Sansa flinches as he veers close to the wound between them.

‘I kidnapped her from the foot of that damn throne, destroying her life’s work and risking war. I did that because I love _you.’_

His anger, which had made his outburst jagged in the beginning, softens.

He is angry with Sansa. He’s been angry with her for months. He resented her belligerence with Dany, her refusal to entertain any notion for the future that didn’t keep the North under their sole control, when he felt with such bone deep certainty that there were other safe hands. His hurt over her choice to betray their vow in the godswood is like a broken rib; it stings every time he remembers it, and aches even when he manages to think of something else.

She has not been able to look at him without disappointment for so long that he has been telling himself her perspective is too clouded by fear and judgment to be trusted. Daenerys was their queen, and would prove a good one, and when Sansa was not so afraid anymore, she would understand everything he’d done.

But the truth which emerged was not what he had expected.

It does not make the anger go away, but it tempers it. He betrayed Daenerys to protect Sansa and Arya – not just them, but them first.

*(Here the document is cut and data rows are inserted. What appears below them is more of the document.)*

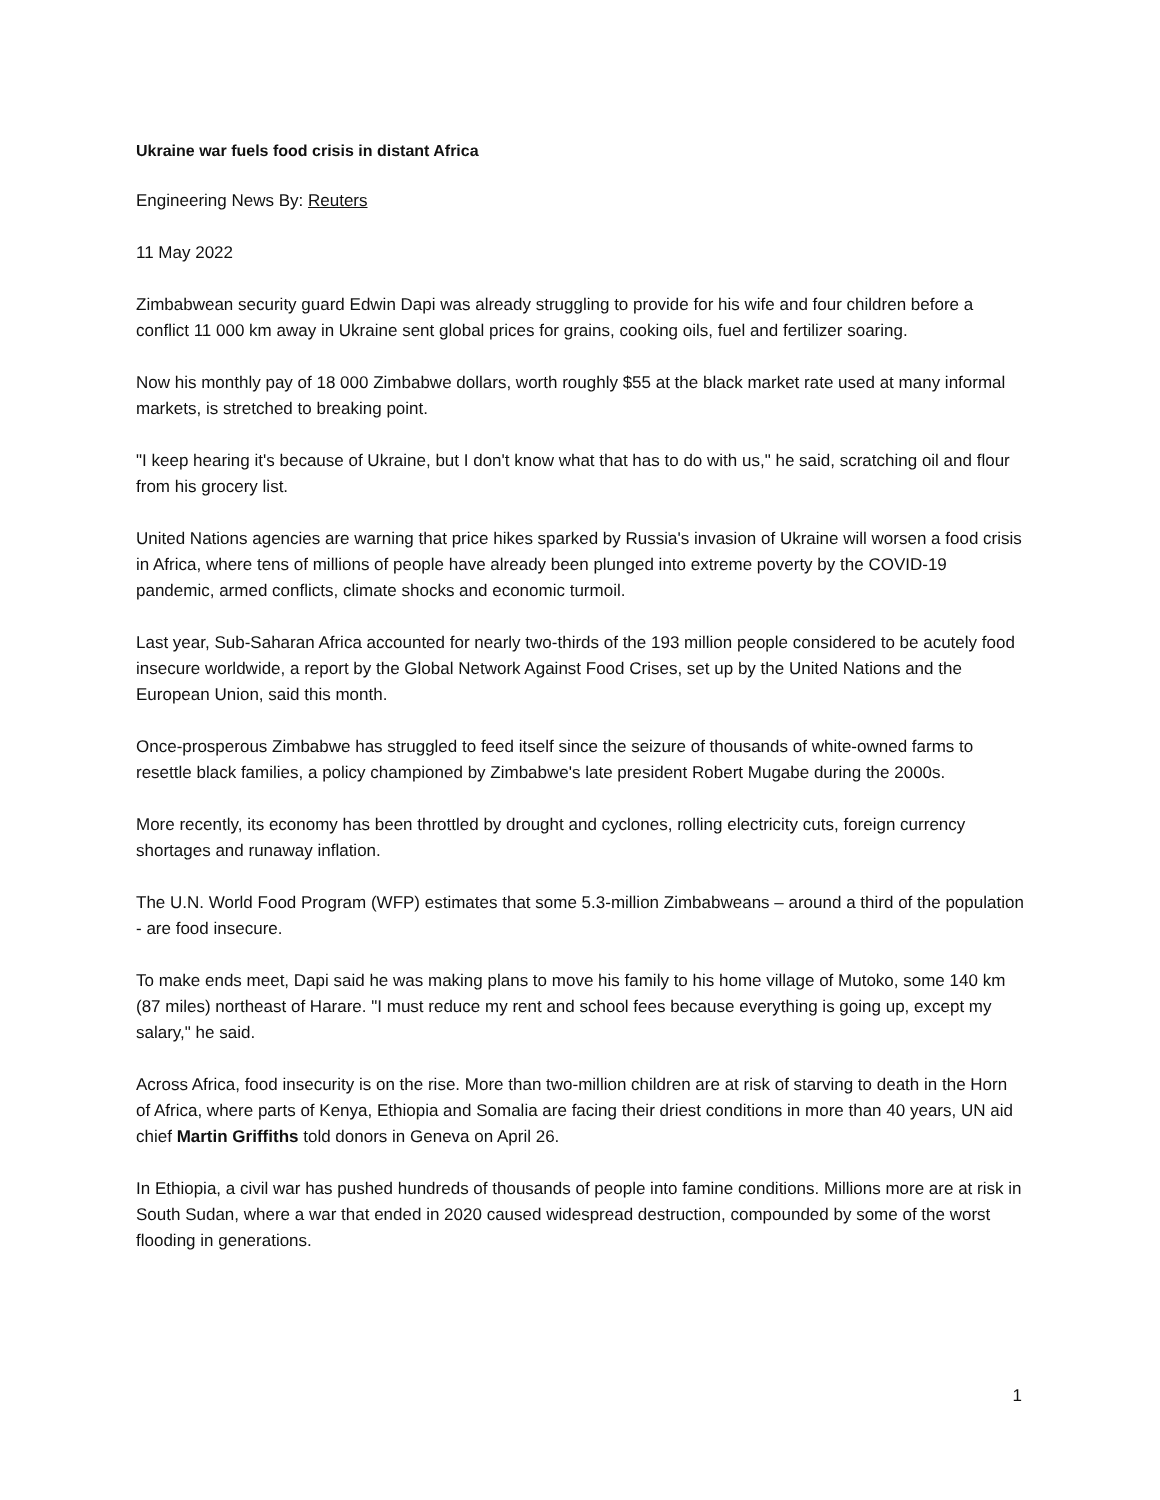Ukraine war fuels food crisis in distant Africa
Engineering News By: Reuters
11 May 2022
Zimbabwean security guard Edwin Dapi was already struggling to provide for his wife and four children before a conflict 11 000 km away in Ukraine sent global prices for grains, cooking oils, fuel and fertilizer soaring.
Now his monthly pay of 18 000 Zimbabwe dollars, worth roughly $55 at the black market rate used at many informal markets, is stretched to breaking point.
"I keep hearing it's because of Ukraine, but I don't know what that has to do with us," he said, scratching oil and flour from his grocery list.
United Nations agencies are warning that price hikes sparked by Russia's invasion of Ukraine will worsen a food crisis in Africa, where tens of millions of people have already been plunged into extreme poverty by the COVID-19 pandemic, armed conflicts, climate shocks and economic turmoil.
Last year, Sub-Saharan Africa accounted for nearly two-thirds of the 193 million people considered to be acutely food insecure worldwide, a report by the Global Network Against Food Crises, set up by the United Nations and the European Union, said this month.
Once-prosperous Zimbabwe has struggled to feed itself since the seizure of thousands of white-owned farms to resettle black families, a policy championed by Zimbabwe's late president Robert Mugabe during the 2000s.
More recently, its economy has been throttled by drought and cyclones, rolling electricity cuts, foreign currency shortages and runaway inflation.
The U.N. World Food Program (WFP) estimates that some 5.3-million Zimbabweans – around a third of the population - are food insecure.
To make ends meet, Dapi said he was making plans to move his family to his home village of Mutoko, some 140 km (87 miles) northeast of Harare. "I must reduce my rent and school fees because everything is going up, except my salary," he said.
Across Africa, food insecurity is on the rise. More than two-million children are at risk of starving to death in the Horn of Africa, where parts of Kenya, Ethiopia and Somalia are facing their driest conditions in more than 40 years, UN aid chief Martin Griffiths told donors in Geneva on April 26.
In Ethiopia, a civil war has pushed hundreds of thousands of people into famine conditions. Millions more are at risk in South Sudan, where a war that ended in 2020 caused widespread destruction, compounded by some of the worst flooding in generations.
1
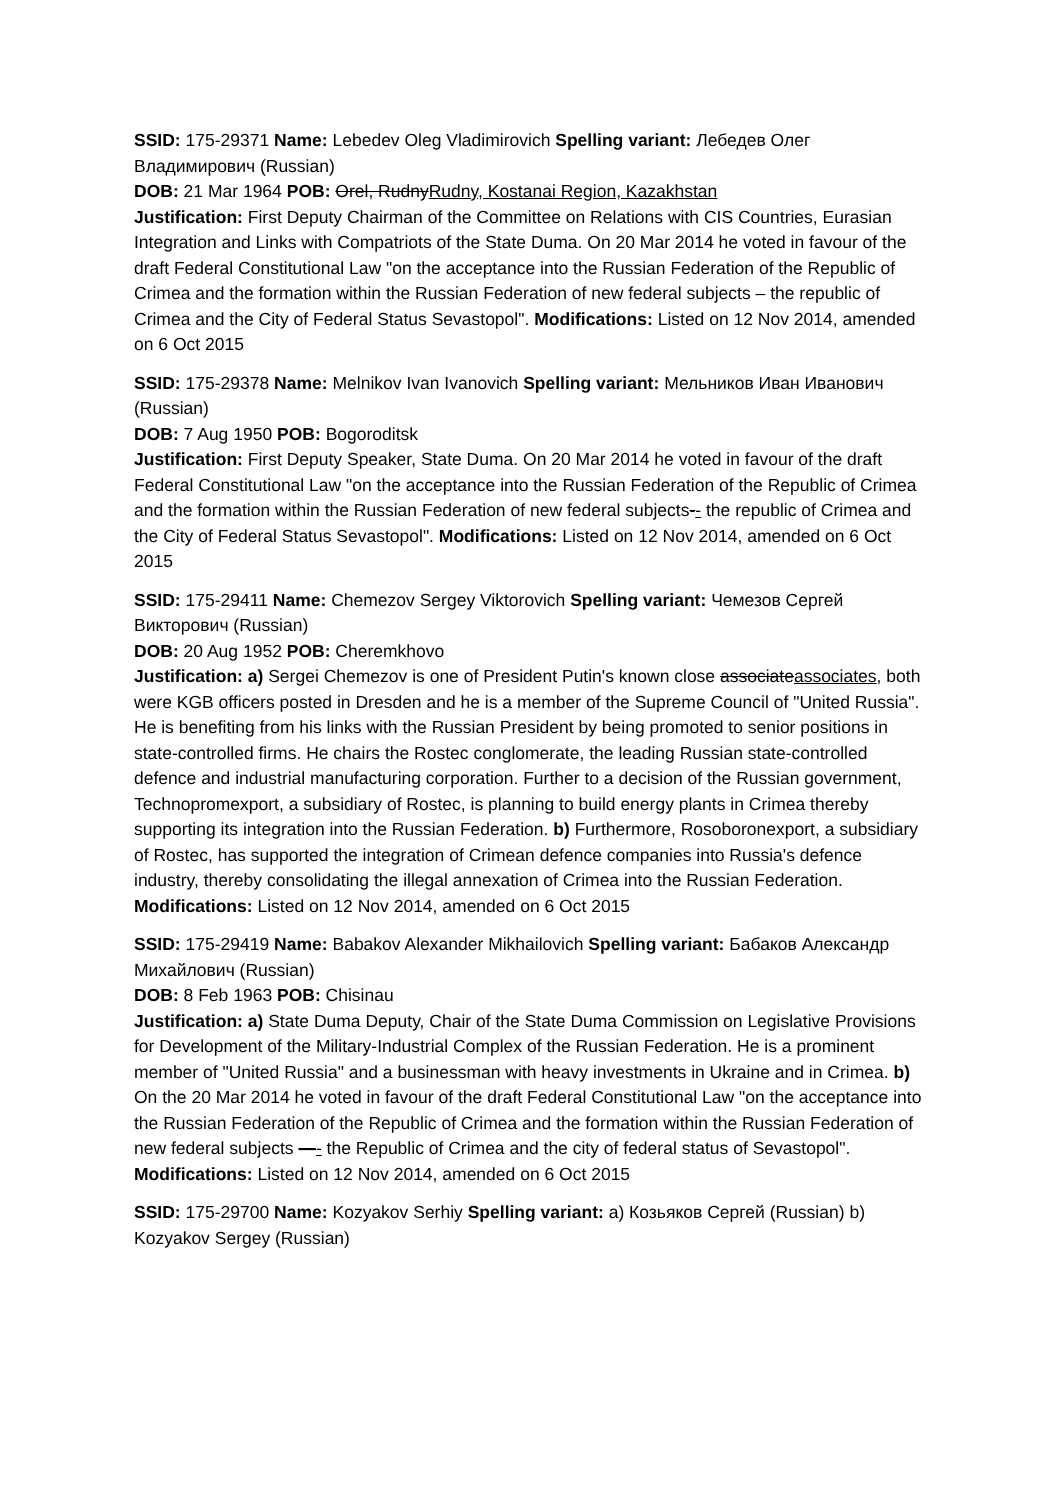SSID: 175-29371 Name: Lebedev Oleg Vladimirovich Spelling variant: Лебедев Олег Владимирович (Russian)
DOB: 21 Mar 1964 POB: Orel, RudnyRudny, Kostanai Region, Kazakhstan
Justification: First Deputy Chairman of the Committee on Relations with CIS Countries, Eurasian Integration and Links with Compatriots of the State Duma. On 20 Mar 2014 he voted in favour of the draft Federal Constitutional Law "on the acceptance into the Russian Federation of the Republic of Crimea and the formation within the Russian Federation of new federal subjects – the republic of Crimea and the City of Federal Status Sevastopol". Modifications: Listed on 12 Nov 2014, amended on 6 Oct 2015
SSID: 175-29378 Name: Melnikov Ivan Ivanovich Spelling variant: Мельников Иван Иванович (Russian)
DOB: 7 Aug 1950 POB: Bogoroditsk
Justification: First Deputy Speaker, State Duma. On 20 Mar 2014 he voted in favour of the draft Federal Constitutional Law "on the acceptance into the Russian Federation of the Republic of Crimea and the formation within the Russian Federation of new federal subjects-- the republic of Crimea and the City of Federal Status Sevastopol". Modifications: Listed on 12 Nov 2014, amended on 6 Oct 2015
SSID: 175-29411 Name: Chemezov Sergey Viktorovich Spelling variant: Чемезов Сергей Викторович (Russian)
DOB: 20 Aug 1952 POB: Cheremkhovo
Justification: a) Sergei Chemezov is one of President Putin's known close associateassociates, both were KGB officers posted in Dresden and he is a member of the Supreme Council of "United Russia". He is benefiting from his links with the Russian President by being promoted to senior positions in state-controlled firms. He chairs the Rostec conglomerate, the leading Russian state-controlled defence and industrial manufacturing corporation. Further to a decision of the Russian government, Technopromexport, a subsidiary of Rostec, is planning to build energy plants in Crimea thereby supporting its integration into the Russian Federation. b) Furthermore, Rosoboronexport, a subsidiary of Rostec, has supported the integration of Crimean defence companies into Russia's defence industry, thereby consolidating the illegal annexation of Crimea into the Russian Federation. Modifications: Listed on 12 Nov 2014, amended on 6 Oct 2015
SSID: 175-29419 Name: Babakov Alexander Mikhailovich Spelling variant: Бабаков Александр Михайлович (Russian)
DOB: 8 Feb 1963 POB: Chisinau
Justification: a) State Duma Deputy, Chair of the State Duma Commission on Legislative Provisions for Development of the Military-Industrial Complex of the Russian Federation. He is a prominent member of "United Russia" and a businessman with heavy investments in Ukraine and in Crimea. b) On the 20 Mar 2014 he voted in favour of the draft Federal Constitutional Law "on the acceptance into the Russian Federation of the Republic of Crimea and the formation within the Russian Federation of new federal subjects —- the Republic of Crimea and the city of federal status of Sevastopol". Modifications: Listed on 12 Nov 2014, amended on 6 Oct 2015
SSID: 175-29700 Name: Kozyakov Serhiy Spelling variant: a) Козьяков Сергей (Russian) b) Kozyakov Sergey (Russian)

The love he feels for them is the only thing that makes him believe that love is not just the surest path to destruction.

Sansa is visibly affected by his words; it always makes his heart clench a bit, when she peers around that icy exterior of hers. Glassy-eyed, she walks forward and takes his hand – smaller than his, but right now, far stronger - holding his gaze steady.

‘We won’t kill her unless we have to, Jon,’ she says quietly. ‘It would leave us with little protection. But if we have to, I will give the order.’

He hears what is unspoken – if it comes to that, I won’t make you do it. Because I love _you._

**Author's Note:**

> i don't know if this fic is going to be anyone's cup of tea, but i love my three central characters (dany, jon and sansa) and while this fic's premise requires a fairly open acceptance of canon and a critical examination of everyone, no one is all bad or all good. i'm open to constructive criticism and dissenting opinions on the characters, but if your critique is a fundamental problem with the premise... maybe think about it first.